The letdown was inevitable.
After scaling considerable heights with 2004's politically charged American Idiot and 2009's 21st Century Breakdown, Green Day tries to reach back to its scrappy roots with ¡Uno!, the first in a planned trilogy of albums (sequels ¡ Dos! and ¡ Tre! are due out in November and January).
But having seen what Billie Joe Armstrong and his bandmates are capable of -- blending punk ferocity with resonant, pointed lyrics -- it becomes difficult to hear these straightforward, carefree songs as anything other than disappointing.
Let's be clear: Green Day remains musically proficient, but nothing on ¡Uno! quickens the pulse as much as anything on the previous two albums (or even anything else from the band's catalog, as far back as 1994's breakthrough Dookie).
Working with longtime producer Rob Cavallo, Green Day tries to embrace modes beyond three-chord rave-ups, trying for innocent pop fluff (Sweet 16) and profane rage against the corporate machine (the bitterly ironic Kill the DJ), but often falls back on what it's done best for 25 years -- bratty, messy rock music streaked with punk indifference.

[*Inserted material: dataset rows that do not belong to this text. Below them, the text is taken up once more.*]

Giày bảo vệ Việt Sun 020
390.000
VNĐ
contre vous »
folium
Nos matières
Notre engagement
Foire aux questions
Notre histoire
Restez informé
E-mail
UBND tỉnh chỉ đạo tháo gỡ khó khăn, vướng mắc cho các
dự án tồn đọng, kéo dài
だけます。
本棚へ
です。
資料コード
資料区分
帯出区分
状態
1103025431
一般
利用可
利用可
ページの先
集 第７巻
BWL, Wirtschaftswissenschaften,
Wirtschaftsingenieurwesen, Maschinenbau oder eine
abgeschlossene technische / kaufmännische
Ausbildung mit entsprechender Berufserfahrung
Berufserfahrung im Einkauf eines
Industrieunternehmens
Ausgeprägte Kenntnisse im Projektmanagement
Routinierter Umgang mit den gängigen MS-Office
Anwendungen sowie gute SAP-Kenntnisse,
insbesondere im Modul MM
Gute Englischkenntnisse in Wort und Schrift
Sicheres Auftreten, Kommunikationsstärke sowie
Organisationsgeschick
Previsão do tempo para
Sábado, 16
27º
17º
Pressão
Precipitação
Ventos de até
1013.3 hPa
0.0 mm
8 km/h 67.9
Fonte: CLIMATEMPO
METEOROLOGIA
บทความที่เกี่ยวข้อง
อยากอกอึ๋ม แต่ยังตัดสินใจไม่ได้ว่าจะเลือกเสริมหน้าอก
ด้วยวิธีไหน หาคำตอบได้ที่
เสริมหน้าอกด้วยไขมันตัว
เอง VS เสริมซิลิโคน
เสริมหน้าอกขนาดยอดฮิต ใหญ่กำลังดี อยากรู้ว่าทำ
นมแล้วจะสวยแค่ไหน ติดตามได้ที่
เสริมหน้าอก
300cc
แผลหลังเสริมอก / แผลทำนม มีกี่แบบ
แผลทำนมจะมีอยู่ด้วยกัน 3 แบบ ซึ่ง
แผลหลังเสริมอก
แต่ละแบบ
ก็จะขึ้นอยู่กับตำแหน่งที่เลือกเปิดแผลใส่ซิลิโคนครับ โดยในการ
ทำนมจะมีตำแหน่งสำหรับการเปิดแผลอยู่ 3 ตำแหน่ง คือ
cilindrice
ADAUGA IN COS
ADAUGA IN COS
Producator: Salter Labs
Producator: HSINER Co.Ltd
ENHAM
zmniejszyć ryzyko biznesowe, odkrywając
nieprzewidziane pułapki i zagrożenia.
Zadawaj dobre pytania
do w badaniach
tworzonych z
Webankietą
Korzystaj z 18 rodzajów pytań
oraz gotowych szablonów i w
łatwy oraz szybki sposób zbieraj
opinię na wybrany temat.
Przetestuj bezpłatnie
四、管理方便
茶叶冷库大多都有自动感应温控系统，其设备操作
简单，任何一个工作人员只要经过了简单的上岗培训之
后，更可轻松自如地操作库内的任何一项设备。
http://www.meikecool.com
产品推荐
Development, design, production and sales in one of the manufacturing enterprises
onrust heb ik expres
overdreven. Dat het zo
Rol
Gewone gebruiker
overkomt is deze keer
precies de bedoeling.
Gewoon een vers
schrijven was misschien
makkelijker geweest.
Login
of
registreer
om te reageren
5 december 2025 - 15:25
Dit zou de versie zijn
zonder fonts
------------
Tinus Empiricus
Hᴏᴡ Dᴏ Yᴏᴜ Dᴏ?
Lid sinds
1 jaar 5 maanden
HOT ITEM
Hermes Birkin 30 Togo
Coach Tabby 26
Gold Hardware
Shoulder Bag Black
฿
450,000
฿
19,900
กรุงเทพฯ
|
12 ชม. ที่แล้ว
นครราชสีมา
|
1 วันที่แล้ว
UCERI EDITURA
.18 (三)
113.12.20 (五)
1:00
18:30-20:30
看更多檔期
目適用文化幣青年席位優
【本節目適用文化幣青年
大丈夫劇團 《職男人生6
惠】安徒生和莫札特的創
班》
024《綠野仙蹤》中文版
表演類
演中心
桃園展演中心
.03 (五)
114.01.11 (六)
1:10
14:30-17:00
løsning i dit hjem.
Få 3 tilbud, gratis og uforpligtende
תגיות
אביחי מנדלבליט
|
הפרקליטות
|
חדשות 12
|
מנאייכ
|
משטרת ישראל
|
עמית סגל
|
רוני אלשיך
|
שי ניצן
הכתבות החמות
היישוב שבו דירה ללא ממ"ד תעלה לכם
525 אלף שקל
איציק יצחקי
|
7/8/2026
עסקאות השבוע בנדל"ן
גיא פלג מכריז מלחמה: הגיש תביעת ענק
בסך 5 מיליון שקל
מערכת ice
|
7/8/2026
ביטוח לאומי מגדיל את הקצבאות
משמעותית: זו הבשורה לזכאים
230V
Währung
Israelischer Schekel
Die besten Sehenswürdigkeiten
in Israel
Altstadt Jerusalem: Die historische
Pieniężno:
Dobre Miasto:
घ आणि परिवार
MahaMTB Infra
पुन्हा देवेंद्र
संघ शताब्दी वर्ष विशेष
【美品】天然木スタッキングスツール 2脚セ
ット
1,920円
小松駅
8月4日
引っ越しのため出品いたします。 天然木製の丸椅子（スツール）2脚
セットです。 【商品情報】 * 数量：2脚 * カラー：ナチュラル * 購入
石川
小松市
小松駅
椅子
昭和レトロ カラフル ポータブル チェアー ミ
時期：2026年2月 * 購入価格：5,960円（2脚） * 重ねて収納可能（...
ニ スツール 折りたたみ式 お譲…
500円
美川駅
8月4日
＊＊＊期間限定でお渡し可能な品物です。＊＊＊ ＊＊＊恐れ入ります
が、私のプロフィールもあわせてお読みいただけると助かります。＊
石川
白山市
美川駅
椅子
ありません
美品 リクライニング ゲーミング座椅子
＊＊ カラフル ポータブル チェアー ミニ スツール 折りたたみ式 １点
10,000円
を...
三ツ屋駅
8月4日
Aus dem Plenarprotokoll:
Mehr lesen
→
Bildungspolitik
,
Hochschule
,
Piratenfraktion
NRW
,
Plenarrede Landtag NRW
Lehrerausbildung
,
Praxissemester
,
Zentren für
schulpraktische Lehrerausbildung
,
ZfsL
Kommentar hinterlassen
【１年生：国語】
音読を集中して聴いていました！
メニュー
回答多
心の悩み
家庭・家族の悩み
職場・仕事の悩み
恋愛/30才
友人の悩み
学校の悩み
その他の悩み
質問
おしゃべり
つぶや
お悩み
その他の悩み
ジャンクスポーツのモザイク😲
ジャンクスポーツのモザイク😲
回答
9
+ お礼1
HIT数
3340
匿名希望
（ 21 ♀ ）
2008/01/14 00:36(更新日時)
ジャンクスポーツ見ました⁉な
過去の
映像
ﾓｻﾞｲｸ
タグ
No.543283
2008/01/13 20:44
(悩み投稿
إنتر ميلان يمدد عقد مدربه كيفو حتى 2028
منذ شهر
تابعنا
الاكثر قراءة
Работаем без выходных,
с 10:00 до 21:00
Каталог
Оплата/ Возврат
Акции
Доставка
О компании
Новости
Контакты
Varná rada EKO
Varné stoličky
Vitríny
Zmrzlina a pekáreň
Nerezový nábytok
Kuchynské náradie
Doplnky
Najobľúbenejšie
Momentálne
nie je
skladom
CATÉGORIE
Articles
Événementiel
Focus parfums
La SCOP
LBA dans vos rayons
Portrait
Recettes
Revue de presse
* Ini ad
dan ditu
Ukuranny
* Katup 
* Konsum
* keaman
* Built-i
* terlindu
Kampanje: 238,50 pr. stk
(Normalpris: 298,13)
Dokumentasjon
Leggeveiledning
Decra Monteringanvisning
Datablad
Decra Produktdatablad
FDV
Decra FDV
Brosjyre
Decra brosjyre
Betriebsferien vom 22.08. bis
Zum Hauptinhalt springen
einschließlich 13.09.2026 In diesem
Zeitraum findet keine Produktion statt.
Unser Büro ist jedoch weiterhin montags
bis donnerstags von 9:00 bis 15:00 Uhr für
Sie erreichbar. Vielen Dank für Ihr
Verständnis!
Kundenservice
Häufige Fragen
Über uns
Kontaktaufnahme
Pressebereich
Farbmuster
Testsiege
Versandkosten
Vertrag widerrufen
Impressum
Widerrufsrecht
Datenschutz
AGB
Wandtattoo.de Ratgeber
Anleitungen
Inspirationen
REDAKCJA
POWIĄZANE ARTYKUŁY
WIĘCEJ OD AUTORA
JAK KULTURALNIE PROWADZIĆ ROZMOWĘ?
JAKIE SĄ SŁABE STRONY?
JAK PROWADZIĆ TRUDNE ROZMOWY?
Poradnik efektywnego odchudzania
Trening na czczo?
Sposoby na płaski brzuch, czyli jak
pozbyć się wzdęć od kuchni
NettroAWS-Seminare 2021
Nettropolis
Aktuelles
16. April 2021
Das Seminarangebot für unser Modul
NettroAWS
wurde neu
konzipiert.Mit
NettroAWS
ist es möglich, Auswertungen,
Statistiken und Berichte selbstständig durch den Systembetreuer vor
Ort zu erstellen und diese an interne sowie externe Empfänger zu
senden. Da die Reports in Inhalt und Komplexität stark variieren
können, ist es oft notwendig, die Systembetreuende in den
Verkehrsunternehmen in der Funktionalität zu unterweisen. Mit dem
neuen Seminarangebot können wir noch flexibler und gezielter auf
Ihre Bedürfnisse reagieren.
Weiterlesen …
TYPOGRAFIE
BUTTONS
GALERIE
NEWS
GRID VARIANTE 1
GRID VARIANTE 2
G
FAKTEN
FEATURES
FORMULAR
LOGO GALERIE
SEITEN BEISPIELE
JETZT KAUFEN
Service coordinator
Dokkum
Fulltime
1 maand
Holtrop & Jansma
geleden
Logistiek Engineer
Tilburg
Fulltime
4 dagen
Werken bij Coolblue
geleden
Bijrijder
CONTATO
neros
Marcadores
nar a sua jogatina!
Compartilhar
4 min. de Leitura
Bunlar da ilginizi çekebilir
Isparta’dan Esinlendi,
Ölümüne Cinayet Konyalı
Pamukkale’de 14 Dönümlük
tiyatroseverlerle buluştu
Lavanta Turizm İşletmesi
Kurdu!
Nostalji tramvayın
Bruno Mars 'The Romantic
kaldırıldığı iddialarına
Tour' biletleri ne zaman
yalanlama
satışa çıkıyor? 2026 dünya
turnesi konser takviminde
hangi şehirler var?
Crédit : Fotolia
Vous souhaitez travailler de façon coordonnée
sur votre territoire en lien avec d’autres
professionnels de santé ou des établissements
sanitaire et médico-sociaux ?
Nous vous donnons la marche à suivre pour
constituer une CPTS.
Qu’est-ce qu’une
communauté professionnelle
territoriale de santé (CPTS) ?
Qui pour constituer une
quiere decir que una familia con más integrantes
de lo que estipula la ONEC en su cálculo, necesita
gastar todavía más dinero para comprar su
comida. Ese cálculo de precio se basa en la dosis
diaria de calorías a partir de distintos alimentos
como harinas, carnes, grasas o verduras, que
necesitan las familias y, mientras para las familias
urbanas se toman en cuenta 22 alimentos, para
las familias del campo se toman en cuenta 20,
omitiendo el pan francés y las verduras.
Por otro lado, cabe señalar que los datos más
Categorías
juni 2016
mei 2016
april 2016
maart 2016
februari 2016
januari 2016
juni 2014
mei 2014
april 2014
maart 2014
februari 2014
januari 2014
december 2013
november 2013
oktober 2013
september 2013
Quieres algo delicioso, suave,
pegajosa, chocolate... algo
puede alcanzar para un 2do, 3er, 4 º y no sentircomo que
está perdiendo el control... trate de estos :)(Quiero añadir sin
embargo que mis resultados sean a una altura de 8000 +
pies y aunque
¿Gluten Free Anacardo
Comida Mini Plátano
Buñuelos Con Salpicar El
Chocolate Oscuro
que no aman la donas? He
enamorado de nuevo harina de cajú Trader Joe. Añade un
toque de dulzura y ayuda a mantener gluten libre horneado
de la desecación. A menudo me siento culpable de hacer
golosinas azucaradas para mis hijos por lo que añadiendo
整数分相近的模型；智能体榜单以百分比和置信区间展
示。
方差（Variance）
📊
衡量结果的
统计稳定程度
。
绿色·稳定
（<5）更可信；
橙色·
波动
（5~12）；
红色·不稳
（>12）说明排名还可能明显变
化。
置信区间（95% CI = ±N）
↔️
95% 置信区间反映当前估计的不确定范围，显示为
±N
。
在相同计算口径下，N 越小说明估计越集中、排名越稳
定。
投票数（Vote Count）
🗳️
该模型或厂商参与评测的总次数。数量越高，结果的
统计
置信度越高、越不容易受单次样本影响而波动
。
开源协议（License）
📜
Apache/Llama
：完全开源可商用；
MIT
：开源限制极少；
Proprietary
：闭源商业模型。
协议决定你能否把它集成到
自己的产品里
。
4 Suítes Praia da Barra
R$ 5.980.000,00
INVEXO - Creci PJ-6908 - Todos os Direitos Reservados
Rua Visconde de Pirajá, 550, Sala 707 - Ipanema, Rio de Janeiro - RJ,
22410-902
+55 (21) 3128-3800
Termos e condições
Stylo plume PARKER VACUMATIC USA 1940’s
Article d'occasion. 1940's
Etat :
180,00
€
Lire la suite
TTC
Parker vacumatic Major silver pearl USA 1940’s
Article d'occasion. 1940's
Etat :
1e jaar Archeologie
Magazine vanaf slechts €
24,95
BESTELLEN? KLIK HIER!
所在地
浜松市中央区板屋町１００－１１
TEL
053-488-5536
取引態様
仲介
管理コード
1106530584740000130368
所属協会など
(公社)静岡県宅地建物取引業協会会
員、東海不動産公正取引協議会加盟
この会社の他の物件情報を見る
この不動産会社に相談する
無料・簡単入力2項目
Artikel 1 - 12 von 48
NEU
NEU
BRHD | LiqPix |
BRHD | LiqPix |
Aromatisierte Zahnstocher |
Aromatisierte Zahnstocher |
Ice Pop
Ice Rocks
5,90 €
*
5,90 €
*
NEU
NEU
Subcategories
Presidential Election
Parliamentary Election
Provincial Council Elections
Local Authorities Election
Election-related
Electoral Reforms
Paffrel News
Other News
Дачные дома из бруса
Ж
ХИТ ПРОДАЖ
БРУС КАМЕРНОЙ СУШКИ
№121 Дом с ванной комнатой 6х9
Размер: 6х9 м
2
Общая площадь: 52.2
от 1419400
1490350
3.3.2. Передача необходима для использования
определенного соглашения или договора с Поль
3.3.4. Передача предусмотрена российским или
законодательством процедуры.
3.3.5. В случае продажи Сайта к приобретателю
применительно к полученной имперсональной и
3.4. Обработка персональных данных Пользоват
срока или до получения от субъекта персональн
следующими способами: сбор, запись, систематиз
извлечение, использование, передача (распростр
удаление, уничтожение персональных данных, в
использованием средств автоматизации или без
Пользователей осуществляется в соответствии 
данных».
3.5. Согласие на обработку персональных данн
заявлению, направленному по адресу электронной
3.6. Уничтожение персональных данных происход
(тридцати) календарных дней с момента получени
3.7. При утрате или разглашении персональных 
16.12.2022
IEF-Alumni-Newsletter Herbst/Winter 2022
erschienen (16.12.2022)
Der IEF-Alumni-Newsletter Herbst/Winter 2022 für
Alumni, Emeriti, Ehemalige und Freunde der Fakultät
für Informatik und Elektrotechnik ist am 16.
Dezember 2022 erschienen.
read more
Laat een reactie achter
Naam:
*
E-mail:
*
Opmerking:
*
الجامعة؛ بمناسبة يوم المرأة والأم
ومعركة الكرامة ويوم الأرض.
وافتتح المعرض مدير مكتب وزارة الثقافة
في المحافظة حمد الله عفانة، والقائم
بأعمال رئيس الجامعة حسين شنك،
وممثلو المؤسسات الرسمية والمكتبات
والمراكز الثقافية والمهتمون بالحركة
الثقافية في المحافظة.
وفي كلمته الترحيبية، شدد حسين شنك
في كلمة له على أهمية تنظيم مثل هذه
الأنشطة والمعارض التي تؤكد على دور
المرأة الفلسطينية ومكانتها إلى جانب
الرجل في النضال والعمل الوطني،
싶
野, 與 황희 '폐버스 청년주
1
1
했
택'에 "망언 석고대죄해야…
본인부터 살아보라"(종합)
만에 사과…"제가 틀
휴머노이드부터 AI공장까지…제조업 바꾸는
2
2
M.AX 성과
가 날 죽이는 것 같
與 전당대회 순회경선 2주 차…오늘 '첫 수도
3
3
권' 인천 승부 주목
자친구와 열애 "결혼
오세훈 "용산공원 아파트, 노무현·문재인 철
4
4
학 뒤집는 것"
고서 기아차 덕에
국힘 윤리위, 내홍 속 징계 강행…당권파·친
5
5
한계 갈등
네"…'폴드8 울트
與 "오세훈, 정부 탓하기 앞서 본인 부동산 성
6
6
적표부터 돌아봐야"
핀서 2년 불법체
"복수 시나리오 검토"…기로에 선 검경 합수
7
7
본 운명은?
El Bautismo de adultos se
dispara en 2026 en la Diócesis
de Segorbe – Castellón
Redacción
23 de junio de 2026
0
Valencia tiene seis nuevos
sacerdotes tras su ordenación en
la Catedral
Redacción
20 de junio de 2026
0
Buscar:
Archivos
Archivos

Except the exhilaration of Green Day's kinetic past has been supplanted with a weary maturity -- Armstrong, Tre Cool and Mike Dirnt can still make a racket, but it feels perfunctory instead of liberating. (That tired feeling may be more deeply rooted than it first seemed: Armstrong went viral with an on-stage rant during the IHeartRadio festival on Sept. 22, and has checked into rehab for substance abuse issues.) What made Idiot and Breakdown so thrilling was hearing the band push beyond the confines of punk to make something bigger than themselves.
That kind of project is rare enough to begin with (and Breakdown pales in comparison to its predecessor) and, perhaps, Green Day feels like it has nowhere interesting to go at the moment.
The remaining albums could bring this trilogy's aims into sharper focus, but judged on its own, ¡Uno! too often sounds like a band giving its audience what it thinks it wants, rather than what it might need.
Listening to a track like the insistent Let Yourself Go, it's hard to discern whether the exhortation is aimed at the listener -- or the band.